Passou os anos de matrimônio aprendendo a ser a capitã do próprio navio. Concluiu, certa vez, que aprendera a ser sozinha no próprio casamento. Um dia, o divórcio veio assinar o cheque; a solidão disse "olá". Saiu do ranço conjugal só para descobrir que o vazio é um ranço ainda mais chato. Não suportava o vácuo. Não era sobre ter alguém, era sobre ser resgatada.
Como toda boa princesa de conto de fadas, ela estava à espera de um salvador com 'S' maiúsculo. Aquele que viria de um cavalo branco (ou um SUV alugado) para lhe oferecer uma vida de "foram felizes para sempre" e, mais importante, de "não mais sozinha".
A carência não era de marido, mas de arquétipo. Sofria de angústia de abandono. A infância foi gasta na vigília da porta, esperando que a Rainha-Mãe, que havia saído para comprar cigarros, voltasse para o "resgate original". O salvador não precisava tirá-la daquela vida; ele precisava tirá-la, suavemente, dela mesma. Daquela menina que ficou no loop de espera da mãe, que nunca voltou.

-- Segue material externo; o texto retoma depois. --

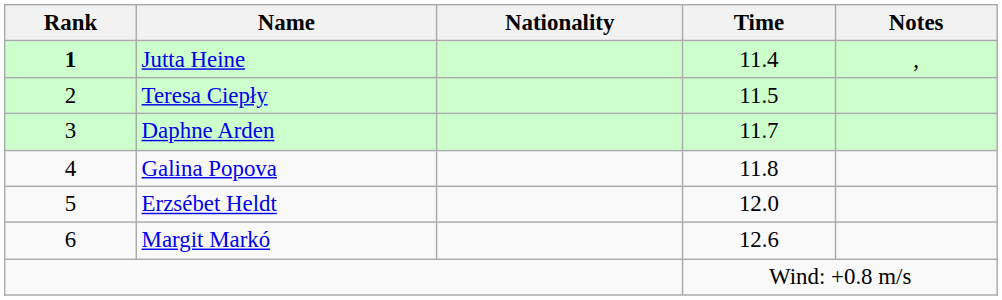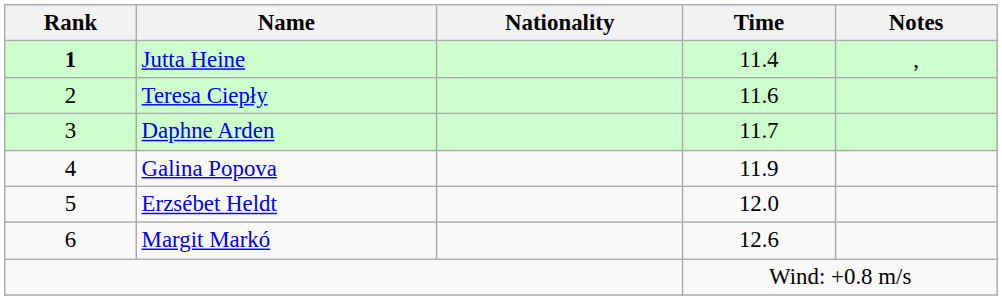Teresa Ciepły | Time: 11.5 -> 11.6
Galina Popova | Time: 11.8 -> 11.9
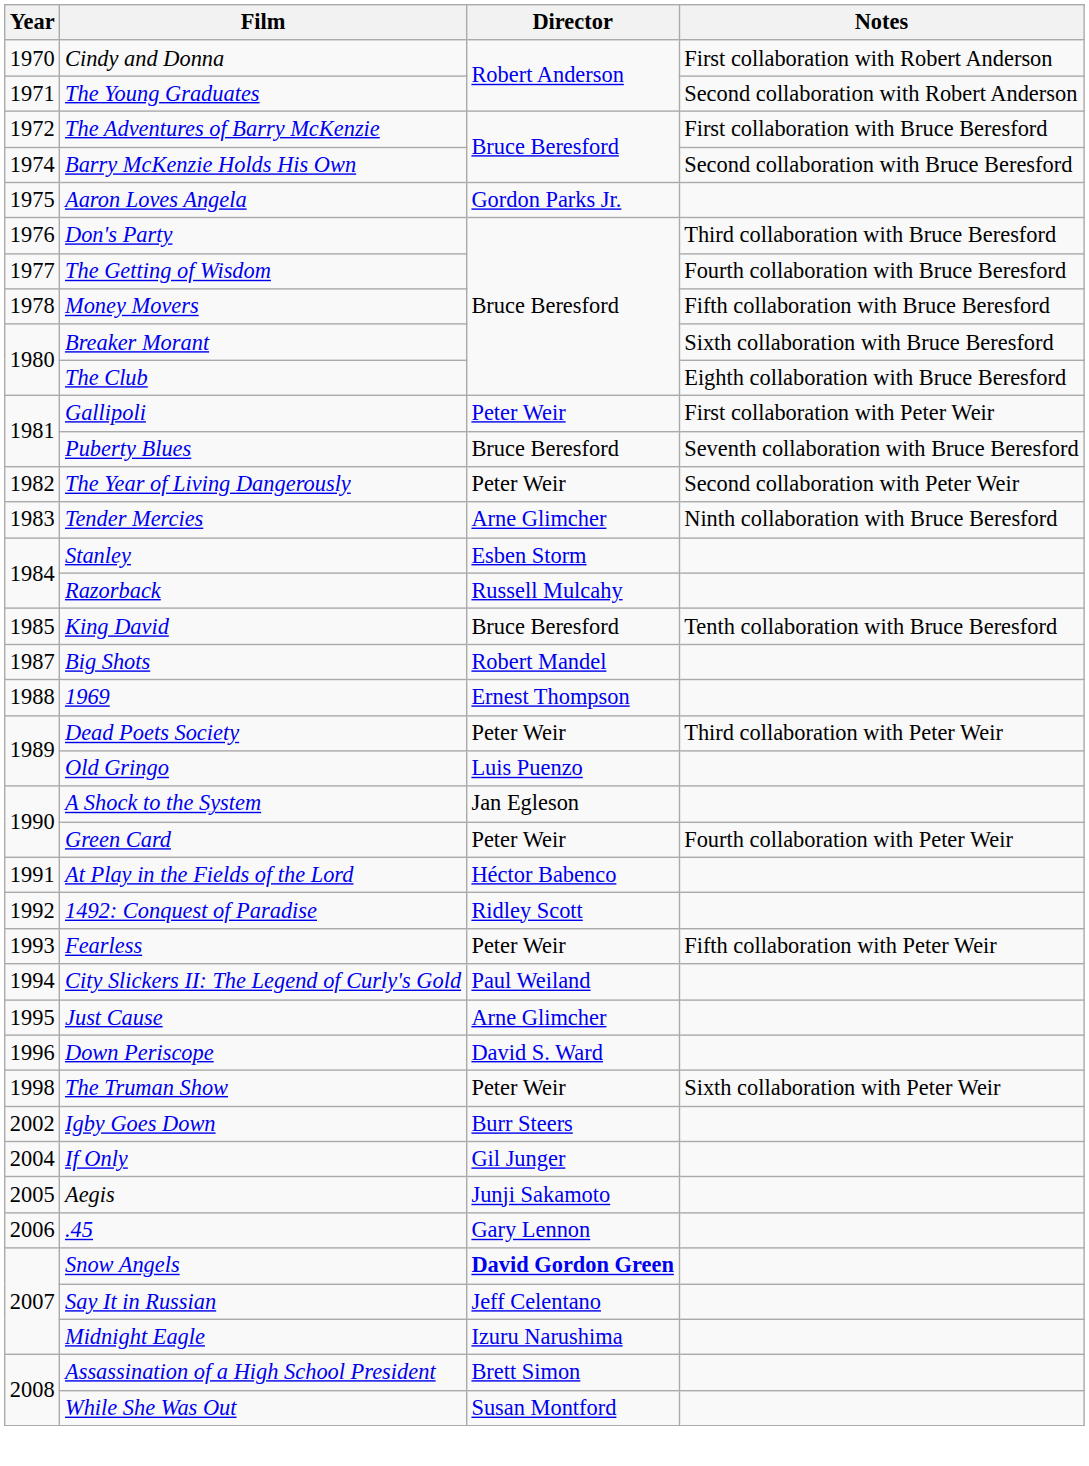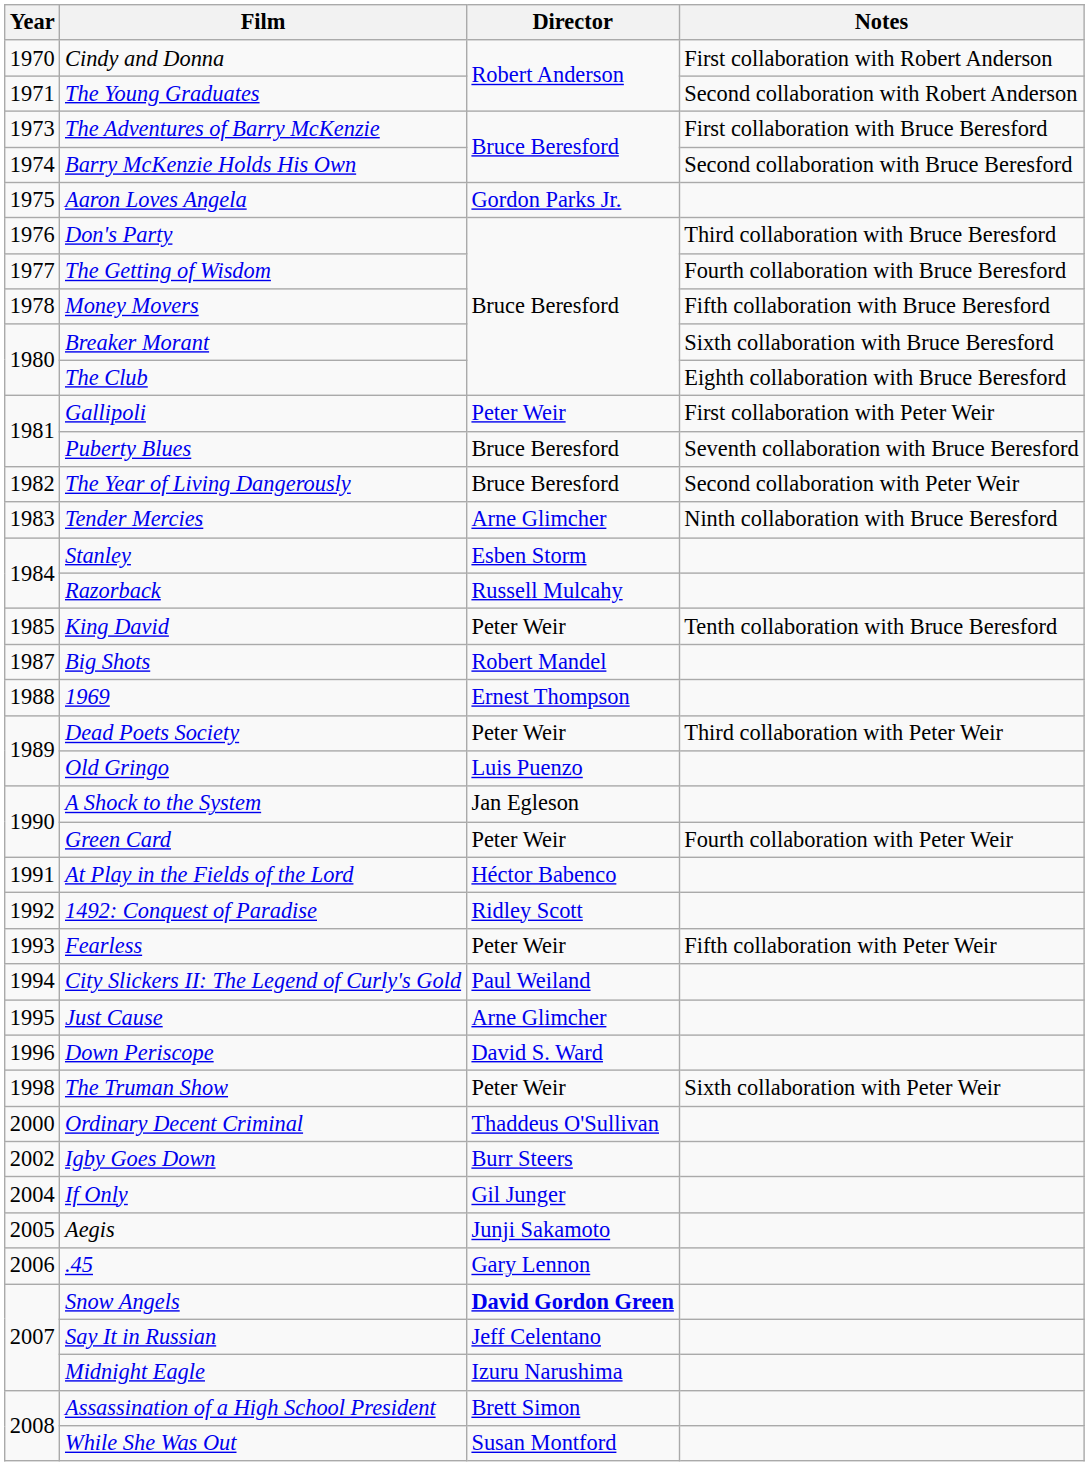The Adventures of Barry McKenzie | Year: 1972 -> 1973
The Year of Living Dangerously | Director: Peter Weir -> Bruce Beresford
King David | Director: Bruce Beresford -> Peter Weir
+ row: 2000 | Ordinary Decent Criminal | Thaddeus O'Sullivan
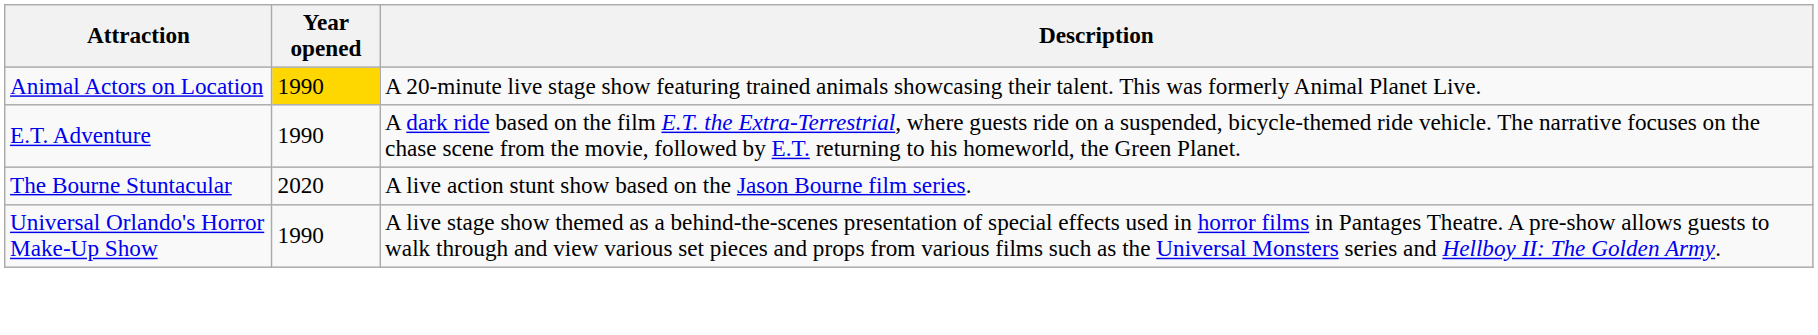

Para não se afogar na própria lagoa de lágrimas, entrou na deep web do amor; jogou-se em apps de namoro. Era tanto aplicativo que dava para montar uma frota. E ela, munida de um desejo que beirava a projeção, foi dando match em todo espécime que parecia minimamente capaz de preencher o buraco imaginário daquele trono vazio. Ela buscava o Príncipe Encantado, mas aceitaria o Bobo da Corte, desde que ele trouxesse a coroa.
Foi então que o Princeso do Alvorecer fisgou a linha. O primeiro encontro (e todos os outros que se seguiram) tinha um cenário impecável: apartamento dele, dia de semana, logo cedo. Pensem bem: café com aroma de culpa e sexo descompromissado. Era o ritual. Sempre de manhã. Nunca em lugar público (porque a vida real tem paparazzi). O encontro era sempre servido com a nota de rodapé: "É o único horário e local que consigo agora".
Uma explicação tão lacônica que parecia ter saído de um livro de autoajuda para machos ocupados. Era o seu desjejum erótico, sem a parte chata da conversa. O compromisso era com o despertador. O café esfriava, o sexo resolvia, e o resto da vida permanecia intacto. Um verdadeiro pacto de não-envolvimento, digno de nota em qualquer análise freudiana sobre mecanismos de defesa. Ela estava ali, mas não estava; ele estava presente, mas não se comprometia. Perfeito, até o ‘match’ perdeu a validade. A princesa se cansou do desjejum e virou a página daquela série ‘soft porn’ matinal. Partiu para o próximo candidato a "solucionador da minha vida".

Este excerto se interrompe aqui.